The attacks involving the SUBMARINE Backdoor on Barracuda ESG appliances have raised significant concerns in the cybersecurity community. Exploiting the vulnerability (CVE-2023-2868) in the ESG module responsible for email attachment screening, threat actors gained unauthorized access to a subset of Barracuda ESG devices (affecting products Barracuda Email Security Gateway 5.1.3.001 and 9.2.0.006). The SUBMARINE Backdoor, a novel and persistent threat executed with root privileges, resides in an SQL database on the targeted ESG appliance. Comprising multiple artifacts, including a SQL trigger, shell scripts, and a Linux daemon library, the backdoor provides capabilities such as execution with root privileges, persistence, command and control (C2) communication, and cleanup functionalities.

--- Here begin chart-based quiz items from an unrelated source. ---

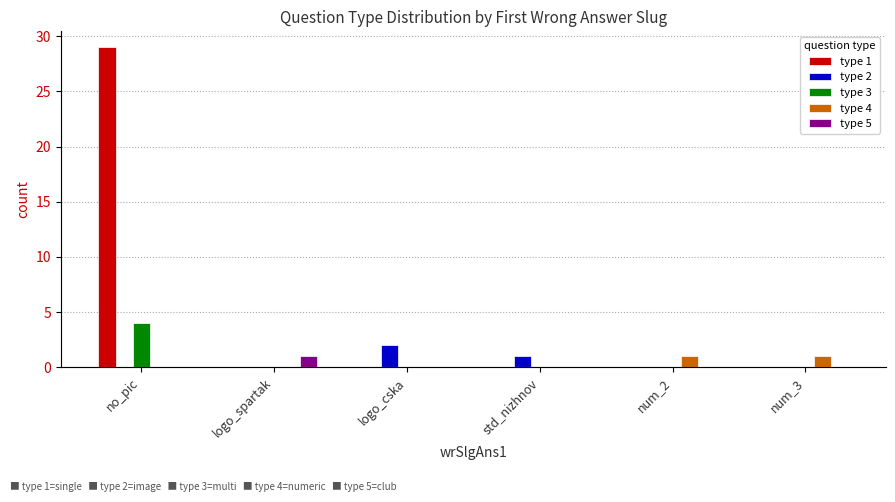

How many type 3 values are between 0 and 1?

5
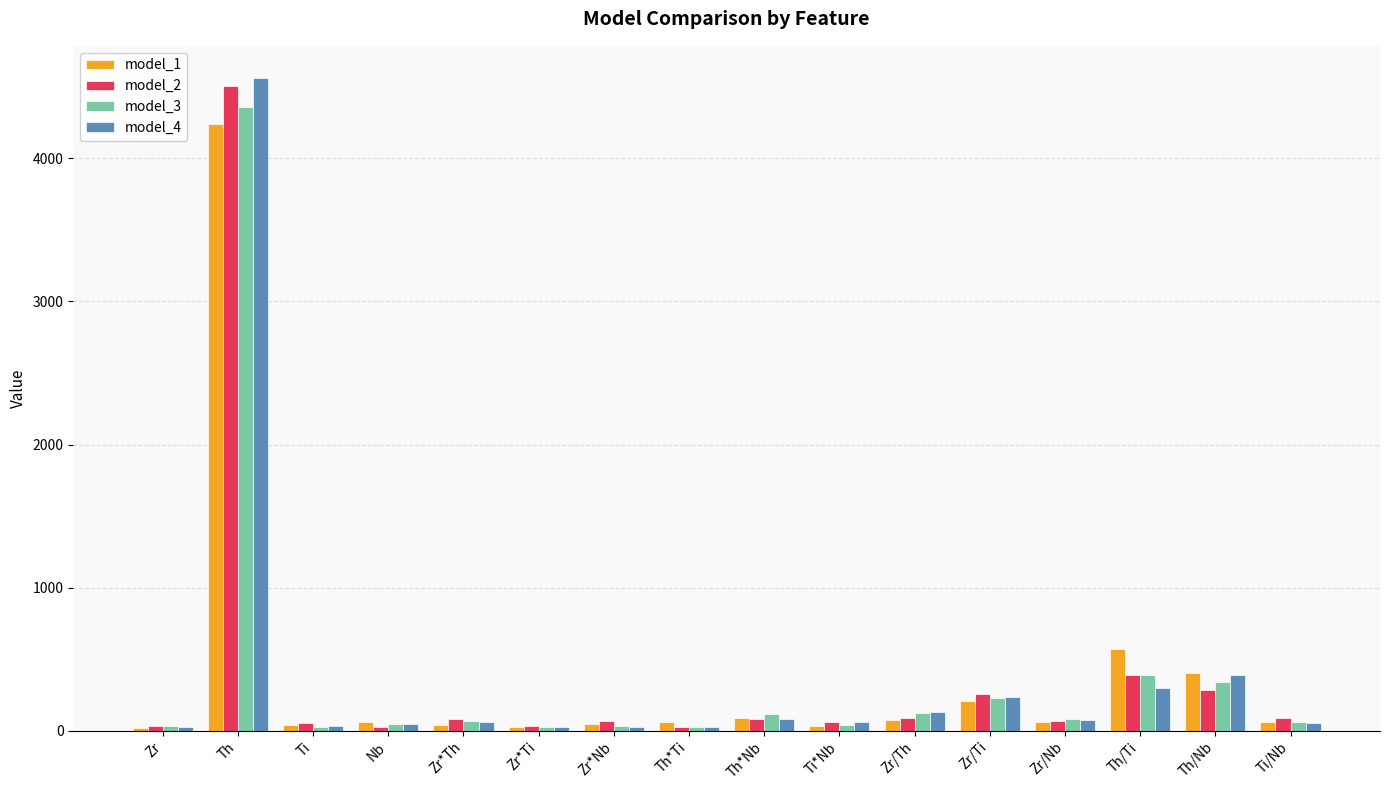

Which series has the largest range (max minus min)?

model_4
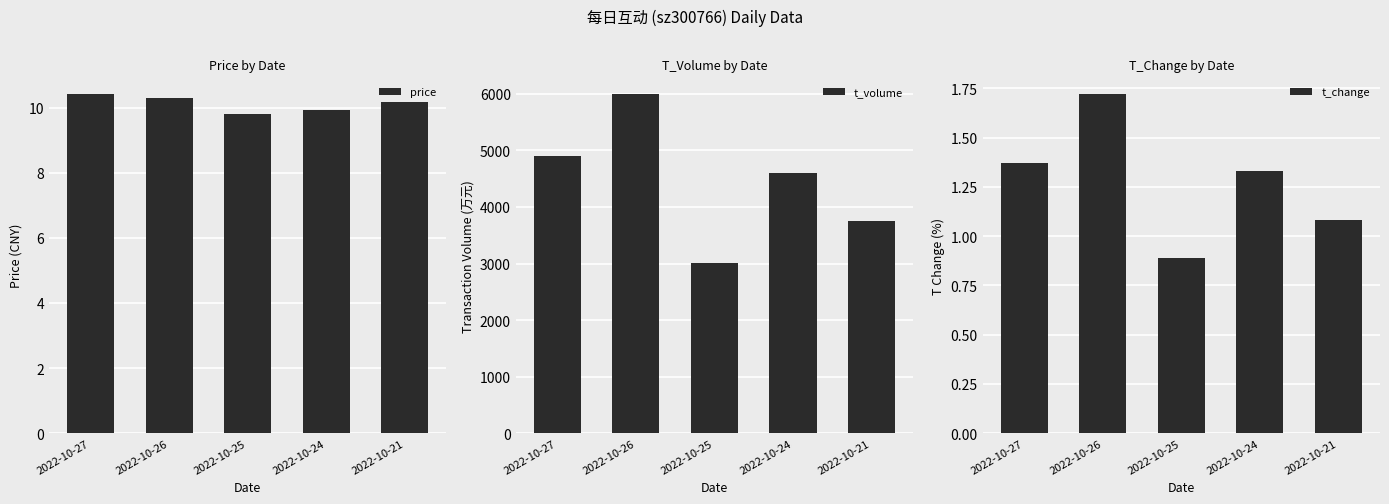

Rank the categories by price value from highest to lowest.

2022-10-27, 2022-10-26, 2022-10-21, 2022-10-24, 2022-10-25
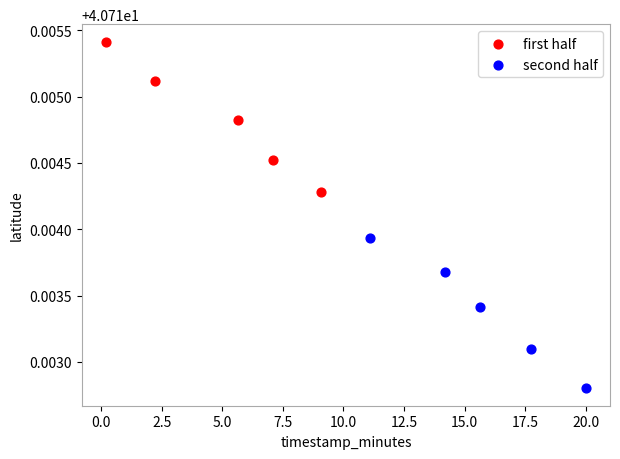

Which series has the widest spread of Y values?

first half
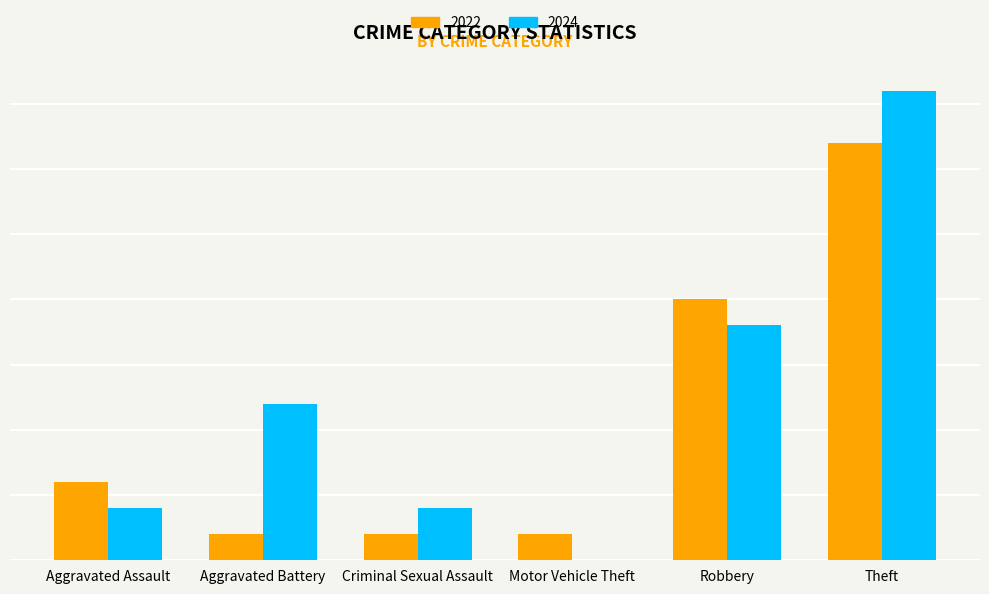

Which series has the largest total across all categories?

2024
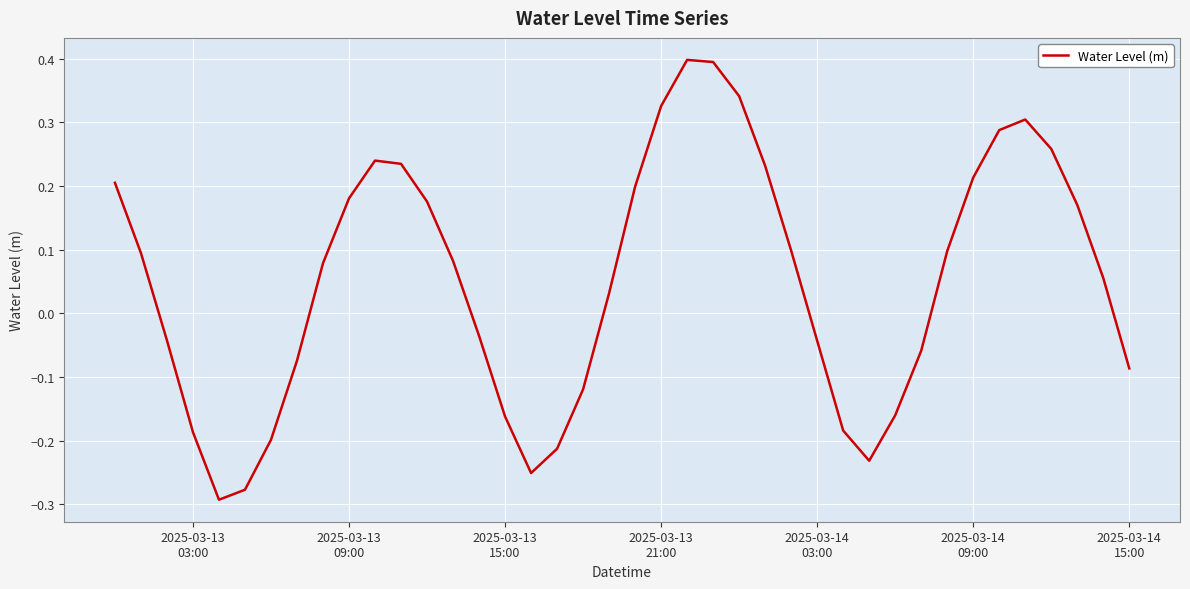

What is the maximum value shown in the chart?

0.4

Of particular concern is the potential for lateral movement within the network. Once deployed on a compromised ESG appliance, the SUBMARINE Backdoor enables unauthorized access to other systems, facilitating the attackers in their pursuit of additional targets and sensitive data.
The vulnerability used in these attacks initially started as a zero-day flaw, with Barracuda issuing a patch after discovering the breached ESG appliances. However, the attacks were already in progress, suggesting that the threat actors had been exploiting the vulnerability for several months before the patch was available.
Researchers conducted a thorough investigation, linking the attacks to UNC4841, a suspected threat actor with alleged ties to China. The campaign had a wide-ranging impact, spanning various regions and sectors, indicating its focus on espionage activities in support of the People’s Republic of China.
The attacks employed multiple malware families, including SALTWATER, a malware-laced module for the Barracuda SMTP daemon (bsmtpd), providing various capabilities such as uploading/downloading files, executing commands, and proxying malicious traffic. SEASPY, an x64 ELF persistent backdoor masquerading as a legitimate Barracuda Networks service, supported backdoor functionality activated by a “magic packet.” SEASIDE, a Lua module for bsmtpd, established a reverse shell through SMTP commands sent via the malware’s C2 server. Finally, SUBMARINE, residing in the SQL database of the compromised Barracuda ESG appliance, executed with root privileges.
As a precautionary measure, organizations using Barracuda ESG appliances should apply the necessary patches and implement robust security measures to safeguard against such attacks.